Urk Elfine cogió la tarjeta. Leyó (WILLIAM BUTLER JAMES, FANTASMA PROFESIONAL), y olvidó lo que iba a decirle, iba a decirle algo relacionado con el matrimonio, por supuesto, y con la posibilidad de convertirse en un objeto de mesita de noche, y lo olvidó porque en su camino se cruzó aquello (WILLIAM BUTLER JAMES, FANTASMA PROFESIONAL), y era, pensó, un titular estupendo, el titular con el que toda aquella colección de pretenciosos otros periodistas llegados de todas partes, con sus estúpidos idiomas incomprensibles, soñaba, y lo tenía él, lo tenía, físicamente, en la mano, mano que se metió raudo al bolsillo de aquel horrendo abrigo que parecía más un batín que un abrigo. Luego, impostando ligeramente la voz para que no fuese su voz sino la voz de Bryan Tupps, dijo (LO SEGUIRÁ, NO LO DUDE) y también (ES MÁS SENCILLO DE LO QUE PARECE), porque uno sólo tenía que seguir su camino, pasase lo que pasase, seguir su camino, dijo y el fantasma fue a decir algo, pero entonces aquella puerta que no parecía una puerta se abrió y se asomó por ella una chica de gesto solemnemente divertido, y dijo (ED, HA LLEGADO UNA ESCRITORA y QUIERE VERTE).

—¿Otra escritora?

—Es esa escritora famosa.

—¿Qué escritora famosa?

—Becky Ann le ha lanzado ya dos cuchillos.

—¡Vaya!

—Por suerte, no ha tardado en desmayarse. Al parecer, el guiso de esos bills no es un guiso corriente.
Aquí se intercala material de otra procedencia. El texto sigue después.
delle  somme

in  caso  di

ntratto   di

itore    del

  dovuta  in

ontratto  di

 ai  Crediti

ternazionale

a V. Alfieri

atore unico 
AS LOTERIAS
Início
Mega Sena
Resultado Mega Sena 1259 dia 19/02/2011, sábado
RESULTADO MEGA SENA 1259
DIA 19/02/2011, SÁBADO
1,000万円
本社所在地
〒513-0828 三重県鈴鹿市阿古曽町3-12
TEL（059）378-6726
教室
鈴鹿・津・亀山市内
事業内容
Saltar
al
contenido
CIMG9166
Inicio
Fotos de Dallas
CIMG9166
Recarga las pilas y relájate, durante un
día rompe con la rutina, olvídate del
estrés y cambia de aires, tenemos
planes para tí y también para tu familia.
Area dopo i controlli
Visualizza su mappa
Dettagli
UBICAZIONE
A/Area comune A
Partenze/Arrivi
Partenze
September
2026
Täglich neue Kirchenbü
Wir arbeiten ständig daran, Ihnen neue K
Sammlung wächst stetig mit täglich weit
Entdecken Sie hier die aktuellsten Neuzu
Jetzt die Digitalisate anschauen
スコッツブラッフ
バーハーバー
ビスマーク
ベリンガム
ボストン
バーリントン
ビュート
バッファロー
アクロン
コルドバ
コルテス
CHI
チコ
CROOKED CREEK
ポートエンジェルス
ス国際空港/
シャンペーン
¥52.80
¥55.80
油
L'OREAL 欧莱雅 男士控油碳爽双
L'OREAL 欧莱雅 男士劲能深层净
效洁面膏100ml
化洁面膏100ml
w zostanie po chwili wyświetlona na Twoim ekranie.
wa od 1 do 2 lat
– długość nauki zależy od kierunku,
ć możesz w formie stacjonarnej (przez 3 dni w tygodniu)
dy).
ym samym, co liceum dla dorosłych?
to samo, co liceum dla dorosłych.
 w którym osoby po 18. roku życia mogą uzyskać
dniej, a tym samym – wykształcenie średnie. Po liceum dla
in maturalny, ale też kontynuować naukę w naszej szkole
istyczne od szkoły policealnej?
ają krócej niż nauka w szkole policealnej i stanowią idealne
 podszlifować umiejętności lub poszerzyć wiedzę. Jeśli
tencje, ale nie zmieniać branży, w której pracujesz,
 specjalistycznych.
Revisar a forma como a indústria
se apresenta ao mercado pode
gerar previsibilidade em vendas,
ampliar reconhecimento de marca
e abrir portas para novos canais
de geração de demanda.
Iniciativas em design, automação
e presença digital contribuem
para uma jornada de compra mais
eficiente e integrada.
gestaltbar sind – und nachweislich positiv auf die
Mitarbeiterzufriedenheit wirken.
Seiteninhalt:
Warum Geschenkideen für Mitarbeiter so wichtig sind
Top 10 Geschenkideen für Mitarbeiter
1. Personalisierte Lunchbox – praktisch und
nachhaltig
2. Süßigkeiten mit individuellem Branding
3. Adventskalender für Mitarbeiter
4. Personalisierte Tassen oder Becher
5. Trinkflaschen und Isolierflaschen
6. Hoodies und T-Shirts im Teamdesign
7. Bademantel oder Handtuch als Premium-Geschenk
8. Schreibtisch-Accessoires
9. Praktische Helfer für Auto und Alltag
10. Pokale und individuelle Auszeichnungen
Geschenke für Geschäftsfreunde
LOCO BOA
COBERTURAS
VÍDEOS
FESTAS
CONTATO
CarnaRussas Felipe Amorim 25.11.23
—¿Le has dicho que me espere en la biblioteca?

—No, le he dicho que te espere en la cocina.

—Oh, sí, claro.

—Evidentemente, no quiere hablar contigo, sino con Randal Peltzer.

—Por supuesto.

—Al parecer, le escribió un montón de cartas.

—¿Ese tipo?

—Está todo el mundo aquí, Ed.

Se oyó un bramido dentro, y luego un montón de pasos, y luego un arrastrar de lo que parecían cientos de sillas, y puede que muebles, y hasta cortinas, estruendos a los que acompañaban los deslizantes, los escurridizos, los hasta cierto punto irritantes (FLASH) (FLASH) (FLASH) de las cámaras de aquellos periodistas, y apagaron el rugido de las tripas del gran U. E. Starkadder, que, de repente, recordó que una vez había tenido un par de pies no congelados y cayendo en la cuenta que se había prometido dar con un par de botas de agua para ellos, preguntó:

—¿No tendrían ahí dentro un par de botas de agua que pudiesen prestarme?